Problem statement ->
Wherever a line in the material contains the word "another", copy that line.

Data to examine ->
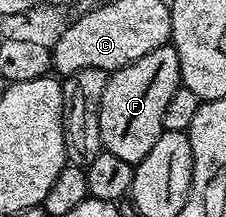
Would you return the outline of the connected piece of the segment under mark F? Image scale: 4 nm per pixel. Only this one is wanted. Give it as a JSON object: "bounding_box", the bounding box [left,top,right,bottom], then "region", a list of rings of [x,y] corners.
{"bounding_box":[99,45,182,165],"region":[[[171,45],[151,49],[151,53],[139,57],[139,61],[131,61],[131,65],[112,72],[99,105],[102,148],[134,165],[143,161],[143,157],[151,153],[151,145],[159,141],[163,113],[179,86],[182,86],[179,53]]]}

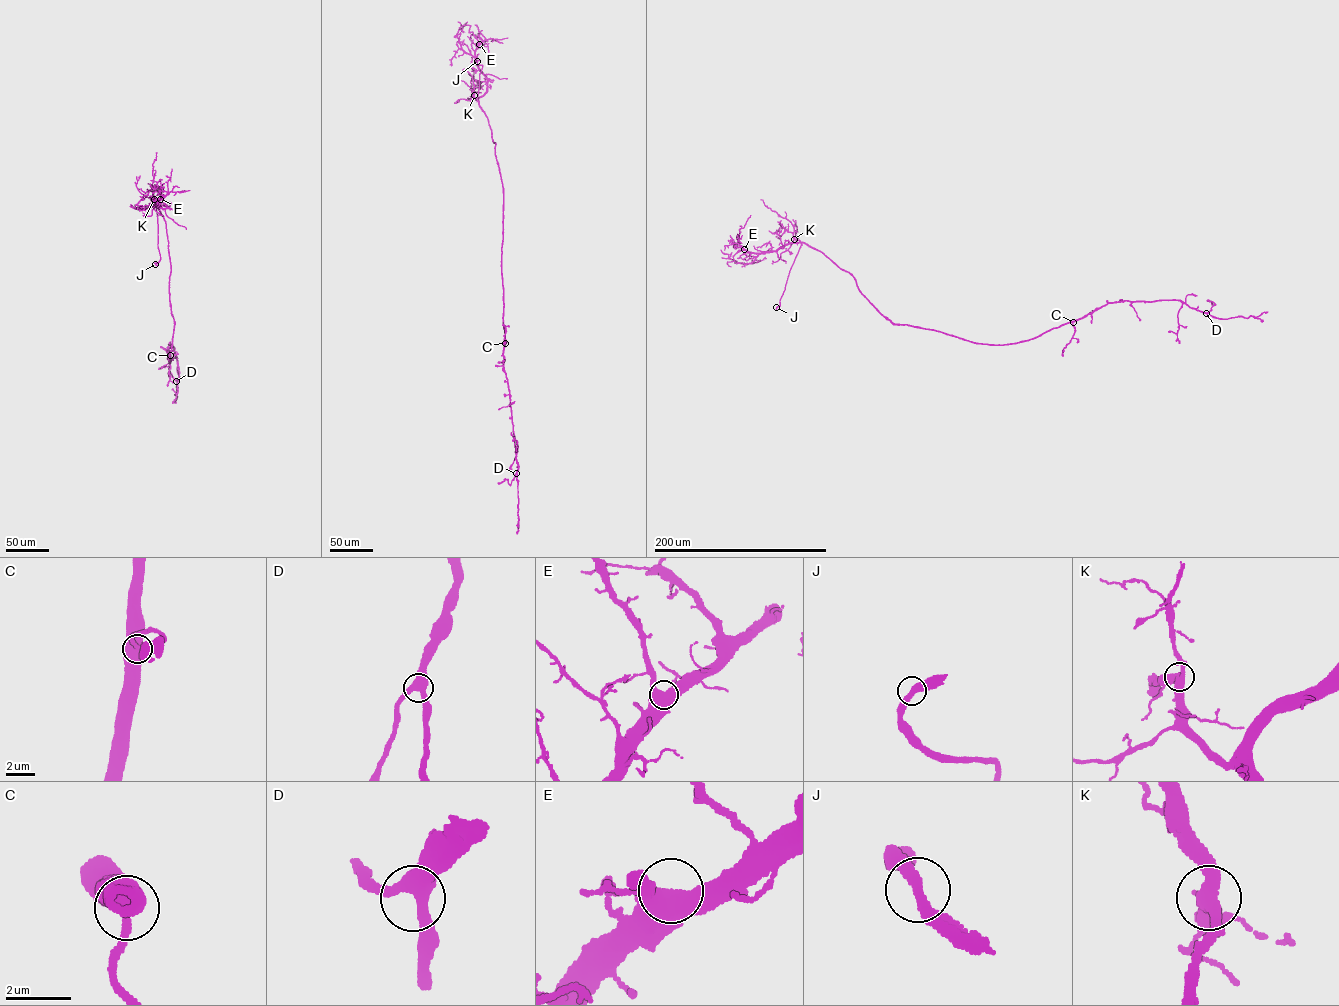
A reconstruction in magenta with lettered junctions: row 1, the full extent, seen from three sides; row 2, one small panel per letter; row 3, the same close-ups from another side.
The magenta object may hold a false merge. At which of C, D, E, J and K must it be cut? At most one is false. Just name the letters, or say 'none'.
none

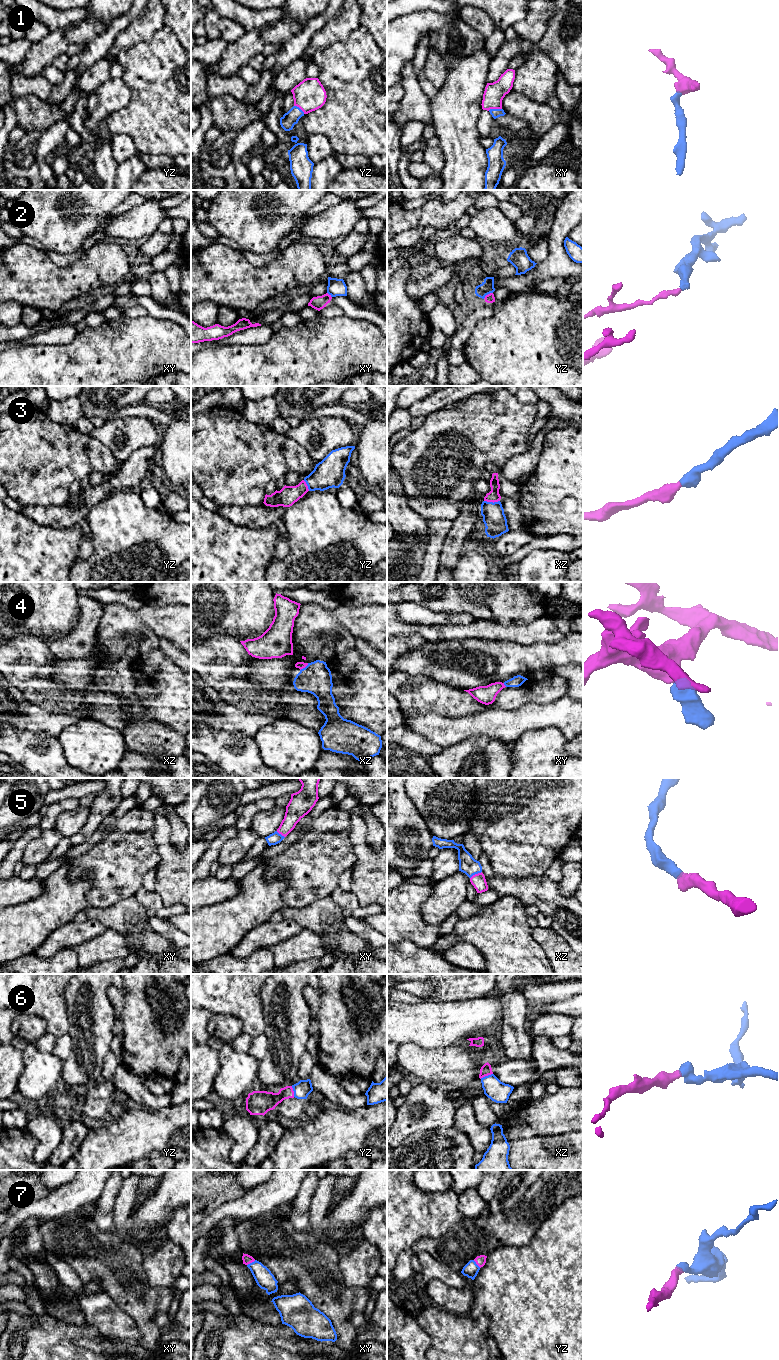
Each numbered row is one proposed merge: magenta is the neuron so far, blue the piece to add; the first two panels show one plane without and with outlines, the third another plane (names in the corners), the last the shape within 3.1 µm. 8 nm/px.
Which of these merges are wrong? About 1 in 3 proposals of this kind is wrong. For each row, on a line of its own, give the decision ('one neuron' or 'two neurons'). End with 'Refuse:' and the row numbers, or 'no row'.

Output of the task ->
A reconstruction in magenta with lettered junctions: row 1, the full extent, seen from three sides; row 2, one small panel per letter; row 3, the same close-ups from another side.
Each numbered row is one proposed merge: magenta is the neuron so far, blue the piece to add; the first two panels show one plane without and with outlines, the third another plane (names in the corners), the last the shape within 3.1 µm. 8 nm/px.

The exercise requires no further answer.